:: Passage provided ::
----

With the Coronavirus causing economic chaos worldwide, stress continues to mount on financial institutions as bond yields nosedive to record low levels. For the first time in history, a U.S 10 Year Government Bond pays you less than 1%. Plus, considering both the Federal Reserve has issued an emergency rate cut of 0.5% and the Fed Funds futures market is pricing in additional cuts, the collapse in yields is far from over.
Rates falling in spectacular fashion is a sure sign of tightening conditions, and, right now, they’re transforming financial markets. The unwinding of the Fed’s repo injections has created a stock market rout wiping 19% off global equities, while credit markets feel the knock-on effects: The FRA-OIS spread: the difference between 3-month LIBOR (the interbank lending rate) and the overnight index rate (the central bank’s risk-free rate), is widening at a rapid pace, showing building pressure within funding markets. Clearly, liquidity is scarce.
But while financial institutions are facing tough times ahead, if any bank, hedge fund, or insurance firm runs into significant difficulty, their odds of surviving are now greater, thanks to the Fed’s new strategy for preventing future financial panics.

----

:: Data excerpts ::
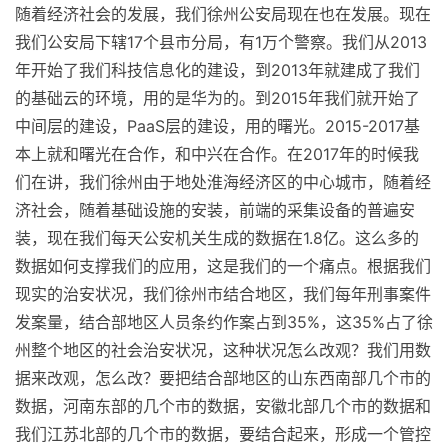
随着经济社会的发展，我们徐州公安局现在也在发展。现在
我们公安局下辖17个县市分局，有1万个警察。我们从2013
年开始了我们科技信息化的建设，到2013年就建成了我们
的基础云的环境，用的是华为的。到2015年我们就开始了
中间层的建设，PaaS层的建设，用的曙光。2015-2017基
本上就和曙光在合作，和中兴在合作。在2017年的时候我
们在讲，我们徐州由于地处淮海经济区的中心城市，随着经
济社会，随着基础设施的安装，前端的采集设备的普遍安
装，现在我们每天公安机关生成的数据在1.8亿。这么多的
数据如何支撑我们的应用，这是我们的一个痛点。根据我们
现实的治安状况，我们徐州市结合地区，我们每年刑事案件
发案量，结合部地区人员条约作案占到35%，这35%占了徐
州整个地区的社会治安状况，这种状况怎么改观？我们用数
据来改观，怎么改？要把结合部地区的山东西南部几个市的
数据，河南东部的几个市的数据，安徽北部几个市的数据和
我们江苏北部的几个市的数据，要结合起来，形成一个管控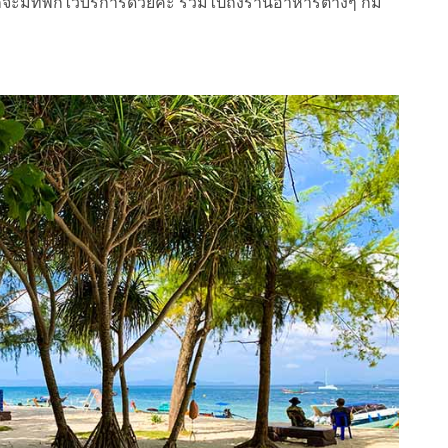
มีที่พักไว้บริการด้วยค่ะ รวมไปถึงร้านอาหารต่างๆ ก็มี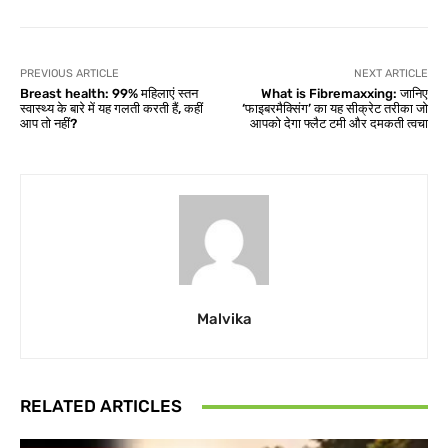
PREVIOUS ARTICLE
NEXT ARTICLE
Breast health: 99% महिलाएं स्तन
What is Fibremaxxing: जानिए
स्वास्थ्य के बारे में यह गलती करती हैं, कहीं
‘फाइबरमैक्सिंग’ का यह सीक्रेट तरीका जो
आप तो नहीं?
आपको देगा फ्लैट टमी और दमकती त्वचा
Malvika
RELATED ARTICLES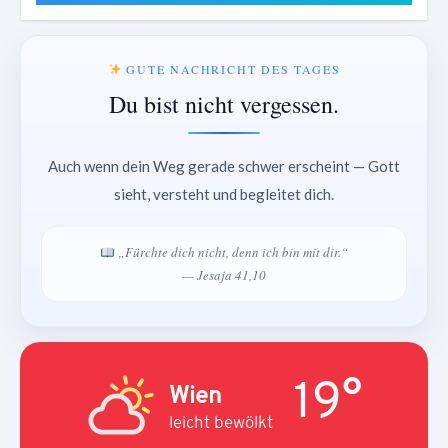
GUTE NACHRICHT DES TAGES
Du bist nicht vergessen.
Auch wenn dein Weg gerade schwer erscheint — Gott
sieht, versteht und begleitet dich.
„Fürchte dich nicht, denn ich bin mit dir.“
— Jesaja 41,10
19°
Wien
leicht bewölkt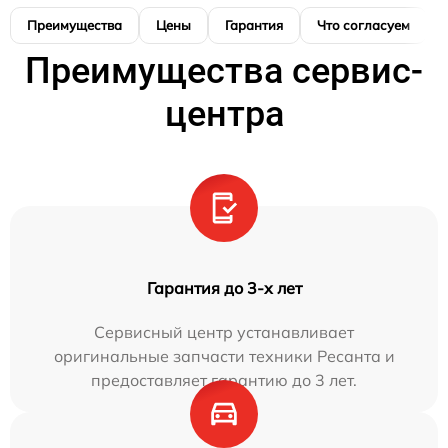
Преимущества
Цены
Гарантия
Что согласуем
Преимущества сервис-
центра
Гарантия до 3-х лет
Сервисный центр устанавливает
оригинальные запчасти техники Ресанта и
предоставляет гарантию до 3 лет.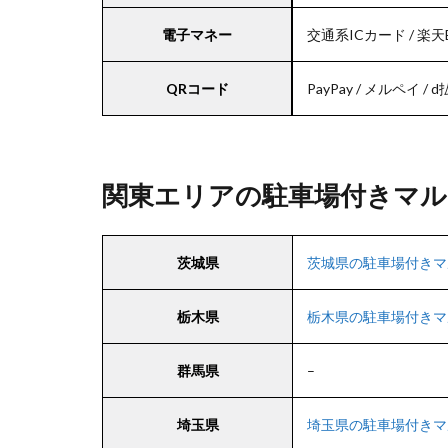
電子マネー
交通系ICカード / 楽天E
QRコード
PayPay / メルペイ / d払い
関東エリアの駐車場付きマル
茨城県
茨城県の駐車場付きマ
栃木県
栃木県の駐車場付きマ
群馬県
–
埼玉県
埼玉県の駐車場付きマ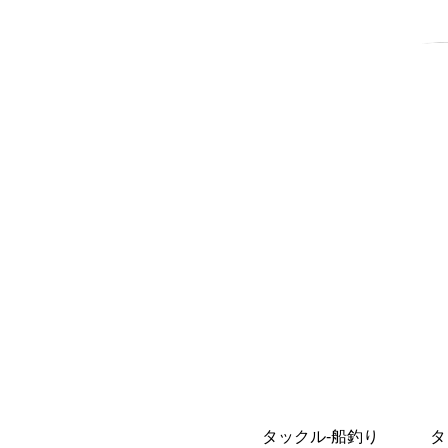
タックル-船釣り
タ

----

According to the passage on falling bond yields, how much has the stock market rout wiped off global equities?

:: Exercise response ::
19%